Mar 9, 2014; Sopot, Poland; Kind Butler III runs the third leg on the United States 4 x 400m relay that won in a world record 3:02.13 in the IAAF World Indoor Championships in Athletics at Ergo Arena. Mandatory Credit: Kirby Lee-USA TODAY Sports

Former Indiana State pole vaulter Kylie Hutson was a four-time NCAA champion, and she is No. 3 in U.S. history behind Olympic gold medalists Jenn Suhr and Stacy Dragila. Hutson, a Phoenix resident who has a Nike contract and gets free poles (which can cost up to $800) from Gill Athletics, said she makes enough to be a full-time athlete.

"(It's a) live, eat, sleep, breathe type of thing, and you make enough money in our event to make it on your own," she said.

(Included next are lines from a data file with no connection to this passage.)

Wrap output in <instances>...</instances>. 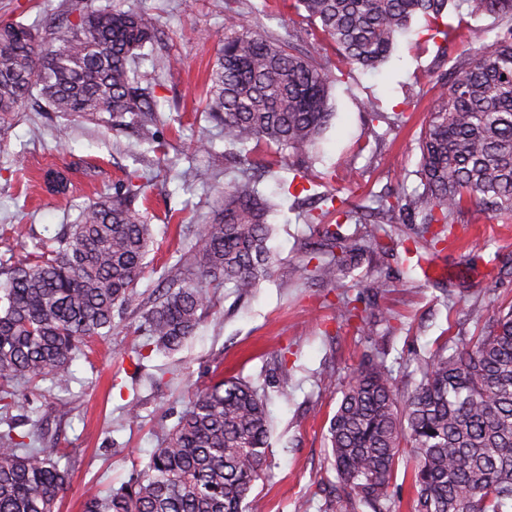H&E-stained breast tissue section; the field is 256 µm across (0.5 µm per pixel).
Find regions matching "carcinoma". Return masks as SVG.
I'll return each instance as SVG.
<instances>
[{
	"instance_id": "obj_1",
	"label": "carcinoma",
	"mask_w": 512,
	"mask_h": 512,
	"mask_svg": "<svg viewBox=\"0 0 512 512\" xmlns=\"http://www.w3.org/2000/svg\"><path fill=\"white\" fill-rule=\"evenodd\" d=\"M450 0H295L321 24L348 64L376 68L387 61L397 34L416 17L428 38L447 41L457 29L444 22ZM473 12L504 15L495 39L468 27L464 49L448 58L452 82L438 81L437 105L418 140L416 175L422 190L371 199L373 228L361 238L339 232L362 223L358 211L323 192V250L307 253L303 271L338 284L360 256L385 251L380 218L396 211L415 231V248L432 253L448 238L452 216L468 211L512 220V0H469ZM229 35L207 76V112L224 127V141L264 144L307 156L328 126V63L315 64L293 45L229 15ZM154 24L132 8L94 7L68 0L48 27L0 26V128L33 90L52 112L93 116L112 124L130 118L145 138L160 102L141 86L138 64L175 66L153 52ZM146 185L128 183L89 202L42 252L9 266L0 281V400H15V384L69 381V367L115 317L150 304L139 330L156 350H175L200 323L210 289L232 285L246 295L271 276L268 217L279 207L258 182L241 175L224 187L206 224L188 239L173 275L149 296L137 289L152 244L147 213L135 208ZM359 297H341L336 318L359 317ZM480 335L452 353L443 346L417 362L420 382L399 392L382 359L351 376L329 420L327 439L336 484L350 502L379 510L388 499L401 443L410 445L414 512H512V304L485 318ZM269 416L256 389L221 377L191 395L173 428L150 452L146 468L107 493L87 495L83 512H242L261 478ZM66 452L30 448L0 436V512H59L68 485Z\"/></svg>"
}]
</instances>
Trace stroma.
<instances>
[{
    "mask_svg": "<svg viewBox=\"0 0 512 512\" xmlns=\"http://www.w3.org/2000/svg\"><path fill=\"white\" fill-rule=\"evenodd\" d=\"M93 6L133 8L161 31L156 50L177 59L175 69H140L143 83L160 100L162 119L154 132L165 147L157 153L132 127L115 129L101 117L38 111L26 103L0 139V262L13 264L49 246L63 225L75 223L91 200L128 178L143 175L144 206L154 246L139 291L149 293L164 270L176 262L186 237L197 233L216 192L240 171L237 149L227 146L223 130L203 110L206 75L229 13L258 24L266 33L291 41L315 60L334 49L316 26L284 7L263 0H92ZM66 8V0H0V25L47 24ZM425 22L416 20L398 39L391 59L375 70L344 69L332 84L334 113L310 158L257 147L254 158L270 162L260 181L265 193L278 178H292L306 164L335 172L332 189L348 206L391 188L411 191L418 184V138L435 105L431 89L441 74V52L456 54L460 42L440 45L425 39ZM382 120H374L373 112ZM406 112L403 128L388 116ZM213 144L199 153V139ZM191 166L209 168L210 185L181 178ZM56 168L69 182L67 195L38 185L44 170ZM270 218L269 245L275 265L252 294L238 296L228 286L212 289L200 324L175 352H151L141 365L132 361L144 344L139 312L118 317L109 336L94 339L91 353L70 366L68 385L51 381L21 383L24 399L0 403V433L26 436L34 448H63L69 454V483L60 512H81L88 493L119 487L149 461L161 436L160 425H174L192 390L208 386L216 375L249 381L265 399L272 424L263 475L242 505L243 512H372L368 506L336 502L326 491L335 474L327 468L324 423L334 414L341 390L360 362L384 358L400 385L419 381L418 359L430 356L453 336H473L468 307L491 313L512 302V222L482 220L457 250L433 257L434 275L405 259L401 242L406 224L391 228L384 255L361 257L344 286L364 294L385 311L371 329L342 324L334 306L339 289L309 287L301 247L316 242L317 225L305 223V202L280 198ZM382 279L384 288L373 285ZM287 382H280V375ZM140 417L131 420L128 404Z\"/></svg>",
    "mask_w": 512,
    "mask_h": 512,
    "instance_id": "35a3bbf8",
    "label": "stroma"
}]
</instances>
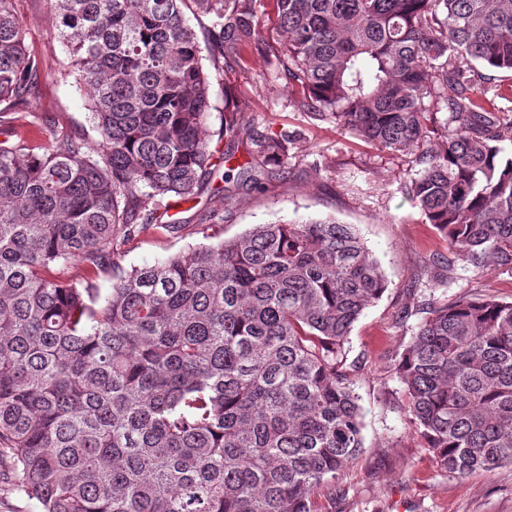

Another Warren Central graduate, De'Sean Turner, combined training with a $9-an-hour job at a Bloomington running gear store. He made the U.S. team in the steeplechase last year, beating Poore, but had his career stalled last month when he injured his Achilles tendon in a race.

He had a good IU career. But not good enough.

"I wanted to show I belonged," Turner said. "I felt I was better than I showed."

His former IU teammate, Butler, moved back into his parents' home in 2012 and trained under his former Lawrence Central coach, Mike Holman, now at Marian University.

Butler made the U.S. team in the 1,600-meter relay for March's World Indoor Championship, and the Americans won a gold medal in setting a world record. He is trying to secure a shoe sponsor, but he earned $22,500 for what he achieved at Sopot, Poland. It was a "first step," he said.

"There's a select group who are the face of track and field," Butler said. "If you're not in that circle, you're nobody, basically."

So why do they do it?

Many said they love it. Even in the 21st century, making an Olympic team or winning an Olympic medal has an intrinsic value that is priceless. Next up: Rio de Janeiro in 2016.

McGrone said that's what keeps her going. Same for Butler and Hutson and ... well, it's the same for most of them, whether they're making $5,000 or $500,000.

"Rio, making that team," Turner said. "That's what everyone in our sport does it for."